我有两个可执行文件sender和receiver。 receiver将分叉4 sender(在exec('sender')之后立即调用fork())并等待接收来自每个sender的数据。 (接收数据的顺序无关紧要。)
sender:
// executed by four different processes, forked from the `receiver`
fifo_write = fopen(fifo_name, "w");
setbuf(fifo_write, NULL); // make it unbuffered
fprintf( fifo_write, "%c %d %d\n", player_index, data1, data2 );
fprintf(stderr, "Sender(%d): send to receiver: %d %d\n", player_index, data1, data2);
fclose( fifo_out );
receiver:
/* fork and exec 4 senders here */
fifo_read = fopen( fifo_name, "r" );
setbuf(fifo_read, NULL); // make it unbuffered
for( i = 0; i < 4; ++i ){
fscanf( fifo_read, "%c %d %d ", &index, &data1, &data2 );
fprintf(stderr, "Receive from sender(%c): %d %d\n", index, data1, data2);
}
大多数情况下,receiver会正确接收所有四组数据。但有时,receiver会多次读取同一组数据。

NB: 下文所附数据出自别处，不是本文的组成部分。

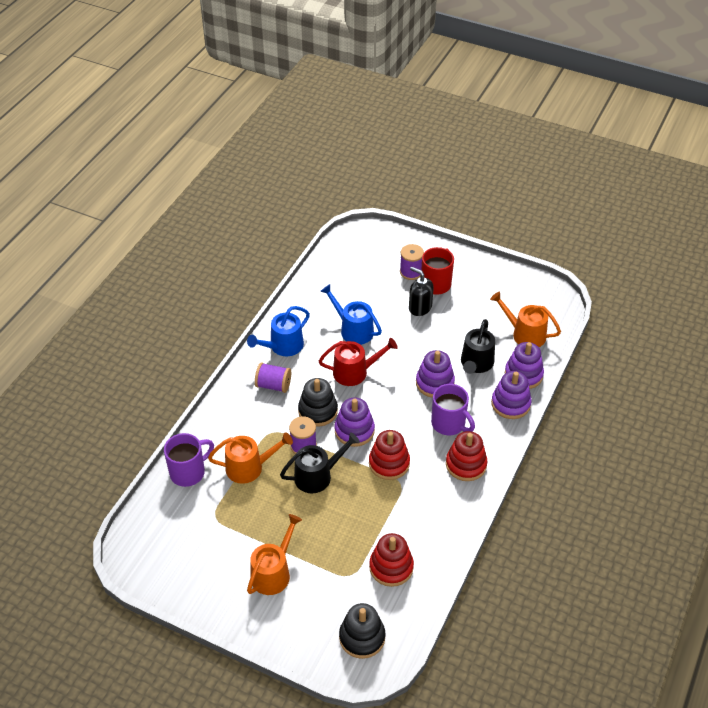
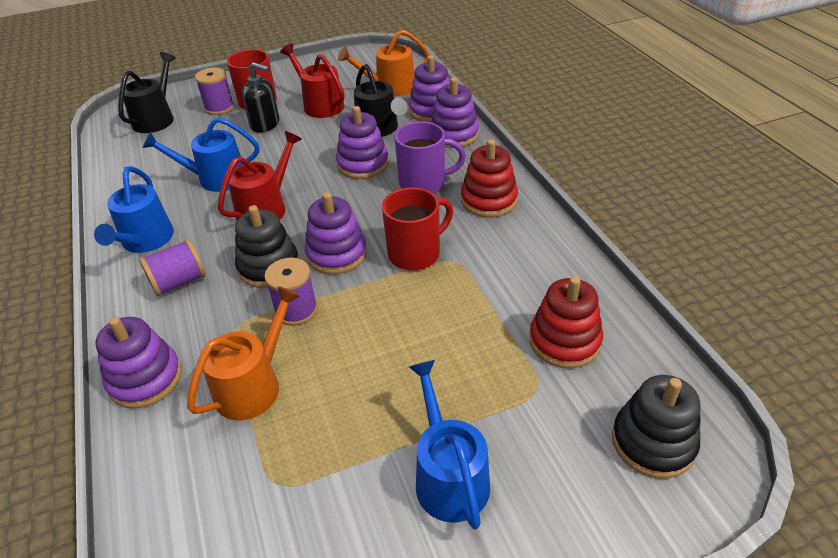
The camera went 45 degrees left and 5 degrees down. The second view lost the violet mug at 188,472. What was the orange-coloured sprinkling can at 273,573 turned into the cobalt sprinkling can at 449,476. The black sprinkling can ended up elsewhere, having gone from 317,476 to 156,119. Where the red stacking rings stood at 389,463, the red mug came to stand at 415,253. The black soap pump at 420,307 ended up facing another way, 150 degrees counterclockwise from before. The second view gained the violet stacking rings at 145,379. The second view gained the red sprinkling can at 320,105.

也就是说,我们可以观察以下调试消息:
Sender(A): send to receiver: 1 2
Receive from sender(A): 1 2
Receive from sender(A): 1 2 # duplicate!
Sender(B): send to receiver: 3 4
Receive from sender(A): 1 2 # duplicate!
Receive from sender(B): 3 4
我怀疑缓冲IO(fprintf,fscanf)可能是罪魁祸首,因此我将所有IO转为无缓冲。
另一个可能的罪魁祸首可能是调用fclose的时间。我不太确定这是否是真正的问题,但man页面表明在另一端之前关闭FIFO可能会造成一些麻烦。
您怎么看?
答案 0 :(得分:1)
您必须检查fscanf的返回值。 fscanf可以读取比订购的更少的令牌。在这种情况下,您可能会获得以前的值。
顺便说一句。您只能刷新输出流,而不能输入。